If an entry holds a picture, leave the picture out and copy the rest exactly.

*** Materials provided ***

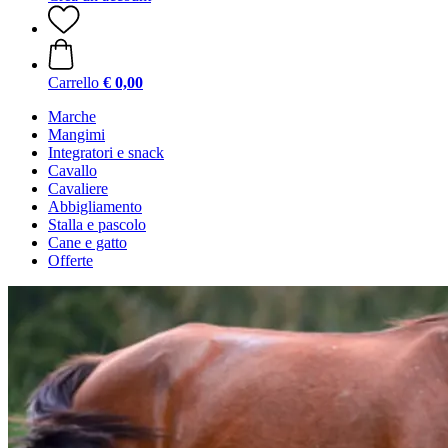
Carrello
€ 0,00
Marche
Mangimi
Integratori e snack
Cavallo
Cavaliere
Abbigliamento
Stalla e pascolo
Cane e gatto
Offerte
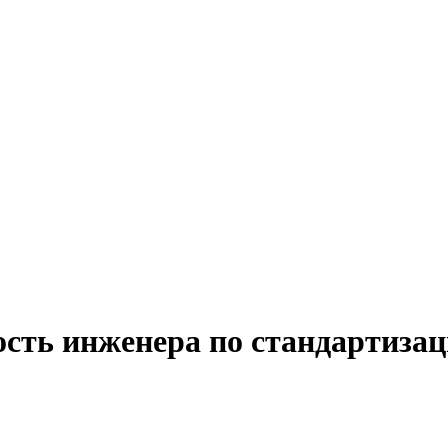
ость инженера по стандартизац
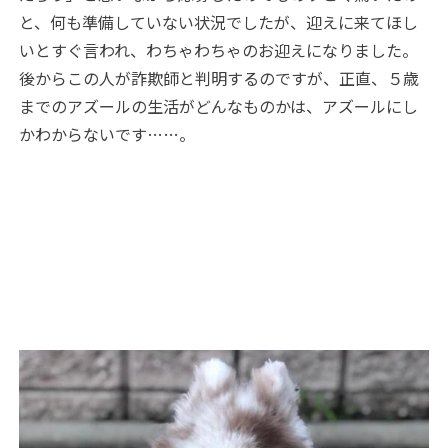
と、何も準備していない状況でしたが、迎えに来てほし
いとすぐ言われ、わちゃわちゃのお迎えになりました。
後からこの人が詐欺師と判明するのですが、正直、５歳
までのアズールの生活がどんなものかは、アズールにし
かわからないです……。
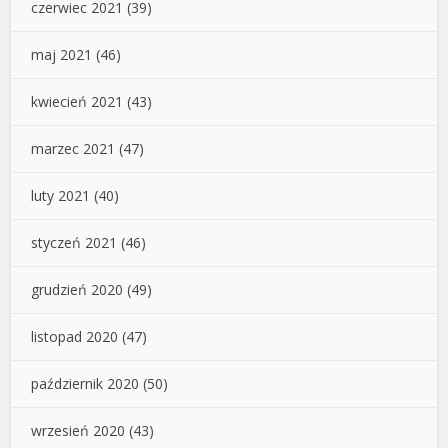
czerwiec 2021
(39)
maj 2021
(46)
kwiecień 2021
(43)
marzec 2021
(47)
luty 2021
(40)
styczeń 2021
(46)
grudzień 2020
(49)
listopad 2020
(47)
październik 2020
(50)
wrzesień 2020
(43)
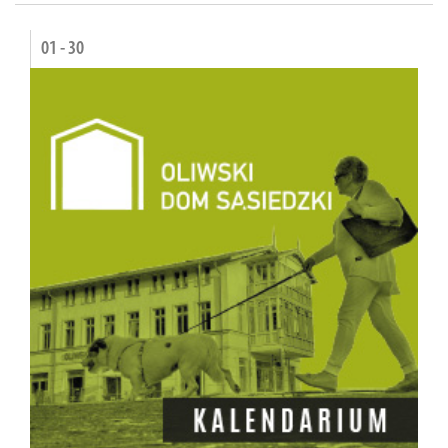
01 - 30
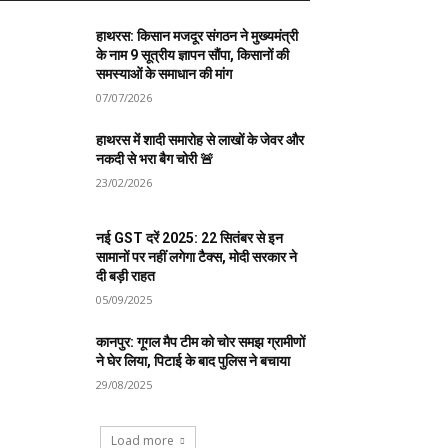
हाथरस: किसान मजदूर संगठन ने मुख्यमंत्री
के नाम 9 सूत्रीय ज्ञापन सौंपा, किसानों की
समस्याओं के समाधान की मांग
07/07/2026
हाथरस में शादी समारोह से लाखों के जेवर और
नकदी से भरा बैग चोरी 🚨
23/02/2026
नई GST दरें 2025: 22 सितंबर से इन
सामानों पर नहीं लगेगा टैक्स, मोदी सरकार ने
दी बड़ी राहत
05/09/2025
कानपुर: गूगल मैप टीम को चोर समझ ग्रामीणों
ने घेर लिया, पिटाई के बाद पुलिस ने बचाया
29/08/2025
Load more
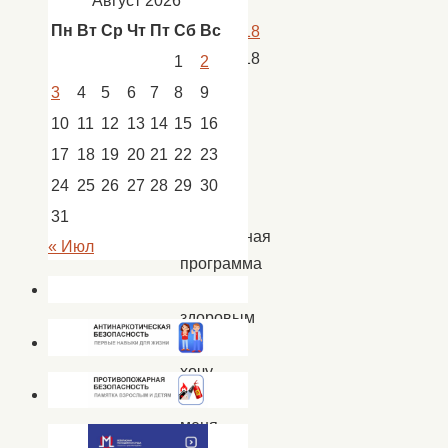
Август 2026
Пн
Вт
Ср
Чт
Пт
Сб
Вс
12.04.2018
12.04.2018
1
2
Новости
,
3
4
5
6
7
8
9
новости
10
11
12
13
14
15
16
Кап.
17
18
19
20
21
22
23
Яр
24
25
26
27
28
29
30
31
Спортивная
« Июл
программа
«Быть
здоровым
я
хочу,
пусть
меня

*** End of Materials provided ***

• Response to this task:
Carrello
€ 0,00
Marche
Mangimi
Integratori e snack
Cavallo
Cavaliere
Abbigliamento
Stalla e pascolo
Cane e gatto
Offerte
ость инженера по стандартизац
と、何も準備していない状況でしたが、迎えに来てほし
いとすぐ言われ、わちゃわちゃのお迎えになりました。
後からこの人が詐欺師と判明するのですが、正直、５歳
までのアズールの生活がどんなものかは、アズールにし
かわからないです……。
czerwiec 2021
(39)
maj 2021
(46)
kwiecień 2021
(43)
marzec 2021
(47)
luty 2021
(40)
styczeń 2021
(46)
grudzień 2020
(49)
listopad 2020
(47)
październik 2020
(50)
wrzesień 2020
(43)
01 - 30
हाथरस: किसान मजदूर संगठन ने मुख्यमंत्री
के नाम 9 सूत्रीय ज्ञापन सौंपा, किसानों की
समस्याओं के समाधान की मांग
07/07/2026
हाथरस में शादी समारोह से लाखों के जेवर और
नकदी से भरा बैग चोरी 🚨
23/02/2026
नई GST दरें 2025: 22 सितंबर से इन
सामानों पर नहीं लगेगा टैक्स, मोदी सरकार ने
दी बड़ी राहत
05/09/2025
कानपुर: गूगल मैप टीम को चोर समझ ग्रामीणों
ने घेर लिया, पिटाई के बाद पुलिस ने बचाया
29/08/2025
Load more
Август 2026
Пн
Вт
Ср
Чт
Пт
Сб
Вс
12.04.2018
12.04.2018
1
2
Новости
,
3
4
5
6
7
8
9
новости
10
11
12
13
14
15
16
Кап.
17
18
19
20
21
22
23
Яр
24
25
26
27
28
29
30
31
Спортивная
« Июл
программа
«Быть
здоровым
я
хочу,
пусть
меня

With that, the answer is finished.